La requête s’adresse à l’officier d’exécution ou au président du tribunal de commerce. Une fois l’ordonnance obtenue, le créancier procède à une inscription provisoire, valable trois ans et renouvelable une fois. Le débiteur est informé par voie d’huissier. Si la créance est confirmée, le créancier procède à une inscription définitive, qui lui accorde tous les droits liés au nantissement.

Les droits du créancier nanti

Le nantissement du fonds de commerce confère au créancier plusieurs prérogatives, qui structurent la protection de ses intérêts.

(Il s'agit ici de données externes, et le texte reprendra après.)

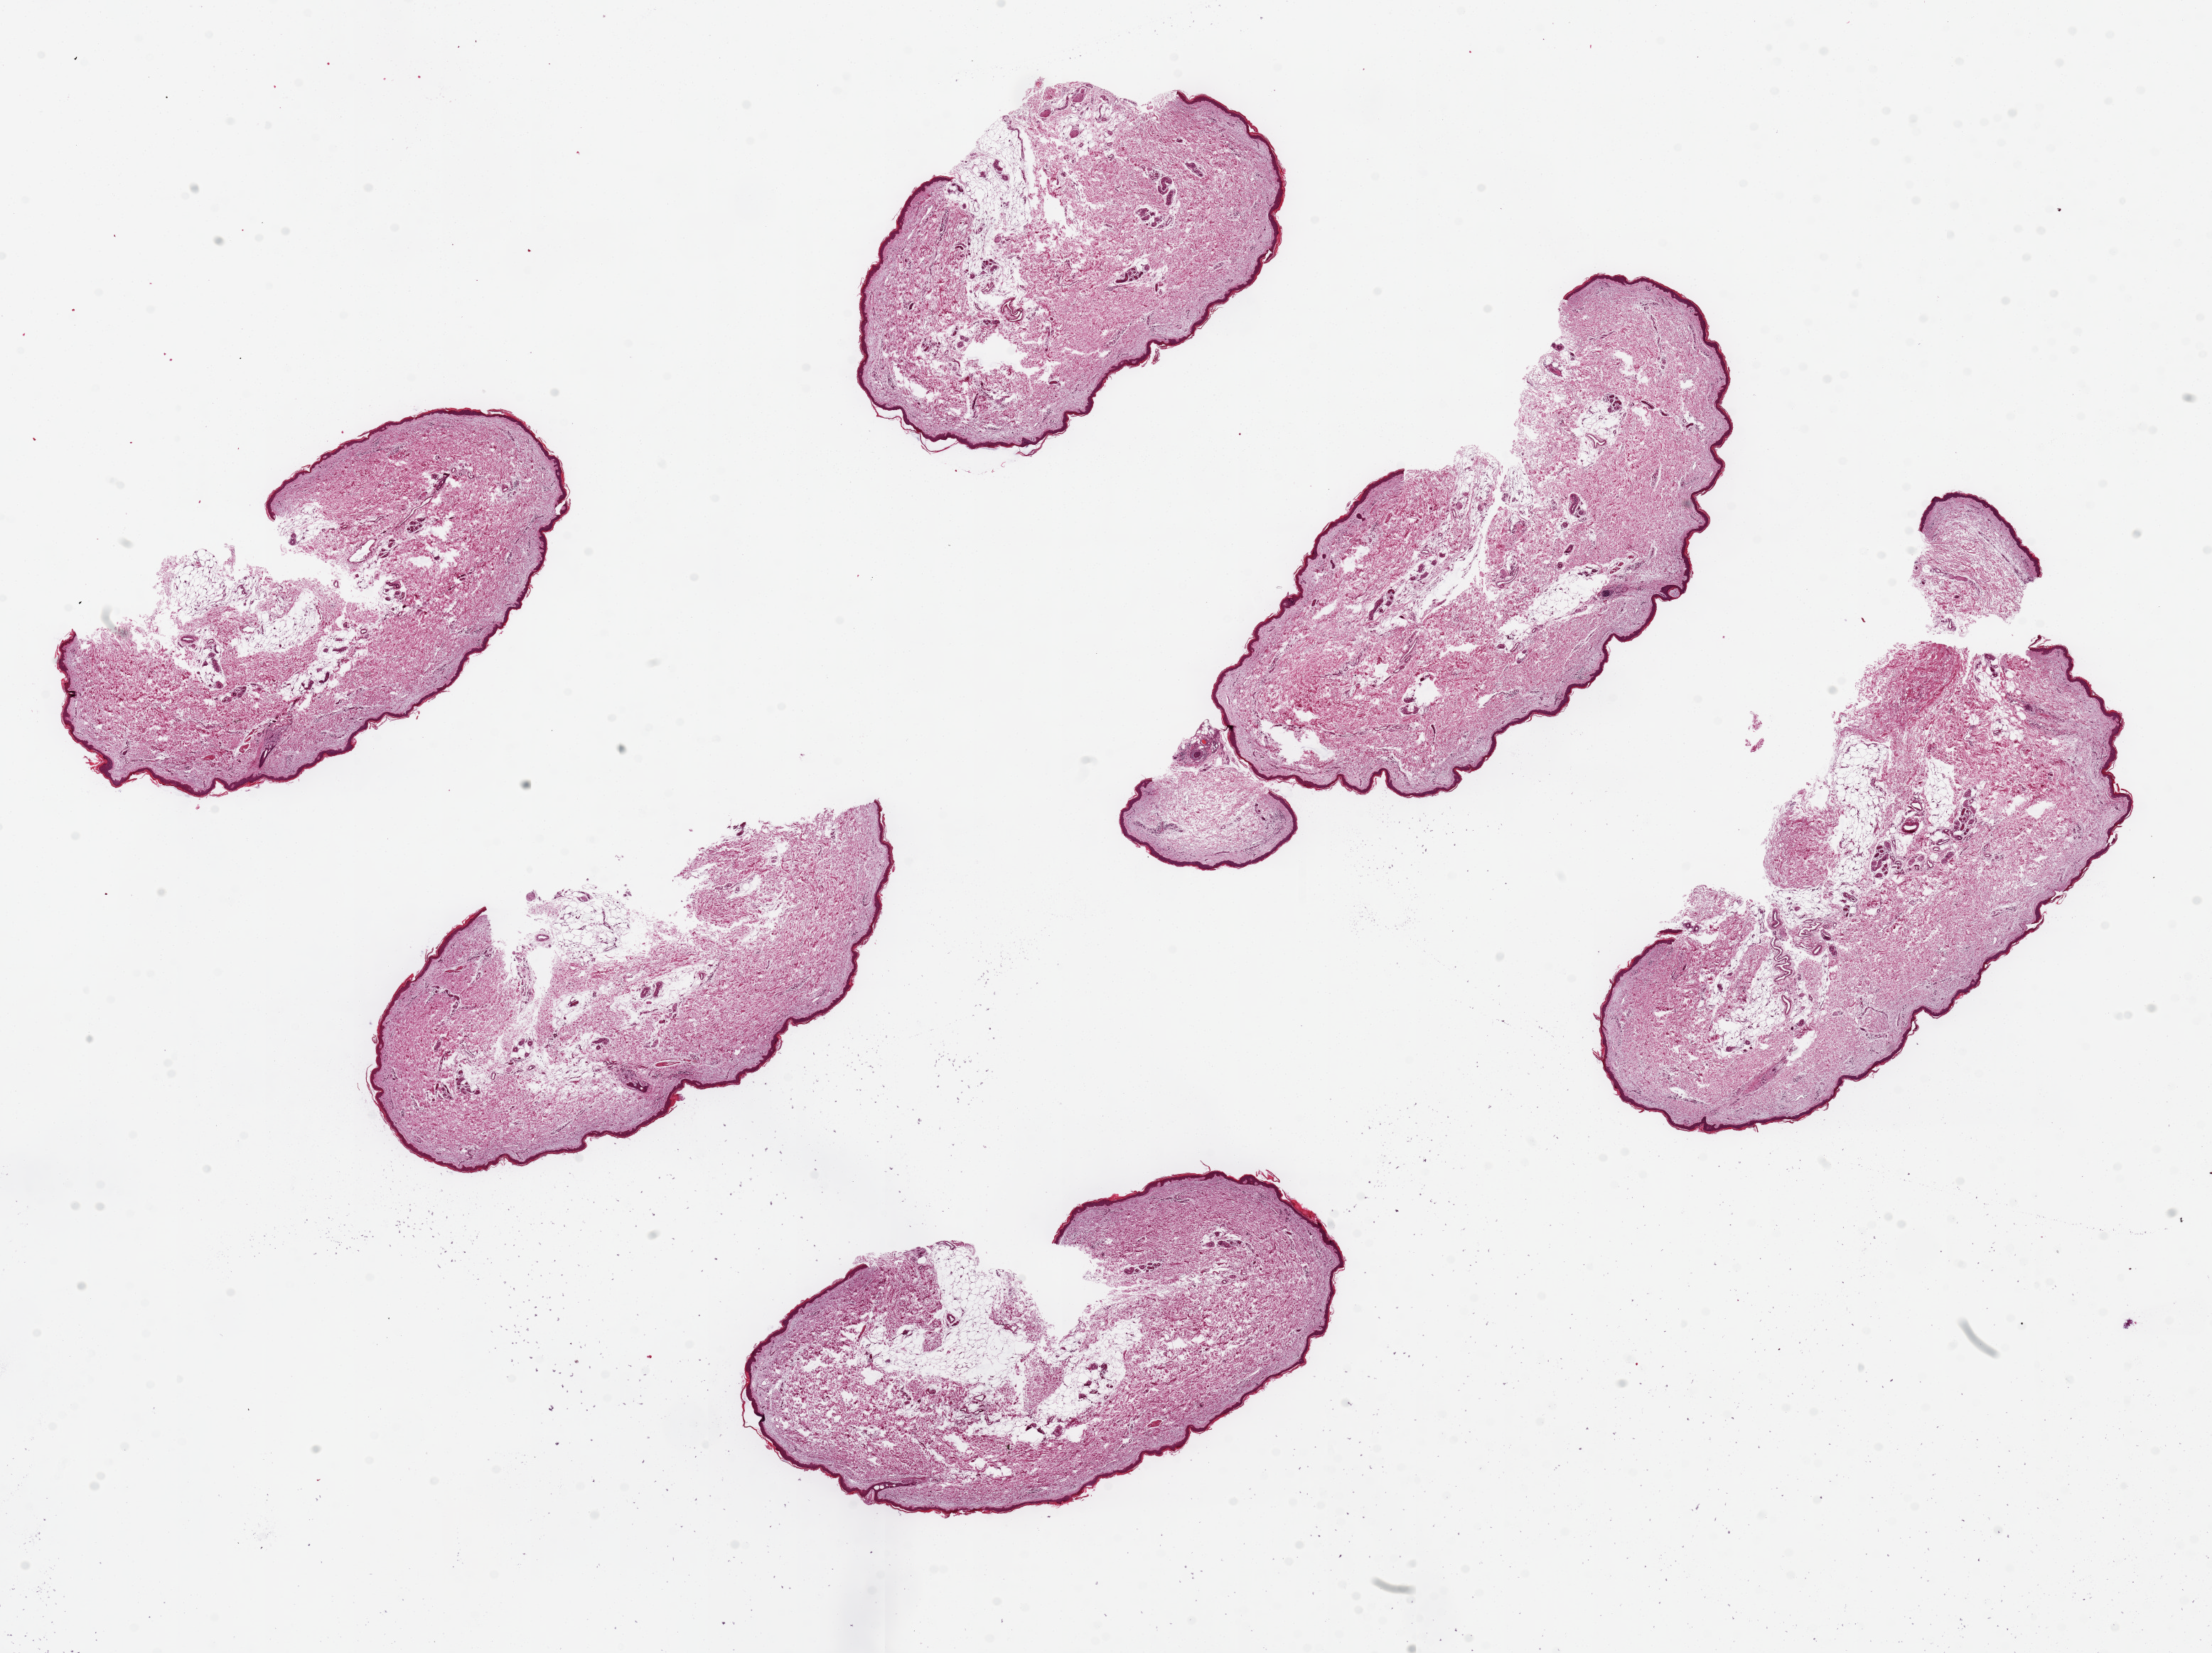
Whole-slide image, haematoxylin and eosin stain, shown as a low-resolution overview of the whole scanned area (about 24.6 x 18.4 mm, acquisition: 20x scan), PAXgene-fixed, paraffin-embedded tissue, sampled site (target tissue): skin of lower leg, tissue donor sample. Male donor.
Pathologist's review note for this sample: 6 ~6.5x2.5mm pieces; squamous epithelium is ~1--2% of thickness.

Pour mieux comprendre, voici les droits principaux attachés à cette garantie :

  • Privilège : Le créancier nanti passe devant les autres lors de la répartition du prix de vente du fonds. Même face aux créanciers chirographaires (ceux qui n’ont aucune garantie particulière), il est servi en priorité.
  • Droit de suite : Ce droit permet au créancier de faire valoir sa garantie sur le fonds, même si celui-ci change de main. Le nantissement le suit, peu importe le propriétaire.
  • Droit de réalisation : Si le débiteur fait défaut, le créancier peut demander la vente du fonds de commerce. La procédure impose la vente aux enchères, devant le tribunal de commerce, au moins huit jours après la dernière mise en demeure adressée au débiteur.
  • Droit de rétention : Tant que la dette n’est pas soldée, le créancier peut conserver le bien. S’il existe plusieurs créanciers nantis sur un même fonds, leur rang dépend de la date d’inscription. Lorsque plusieurs inscriptions datent du même jour, ils se retrouvent à égalité et la concurrence joue à plein.

Le nantissement du fonds de commerce tisse un filet serré, où chaque acteur connaît sa place et ses droits. Pour le créancier, c’est la promesse de ne pas rester sur le carreau si le vent tourne. Pour le chef d’entreprise, un compromis : accéder au crédit sans lâcher prise sur son outil de travail. Une mécanique subtile, qui mêle confiance, contrôle et anticipation, et donne au monde des affaires un rythme bien particulier.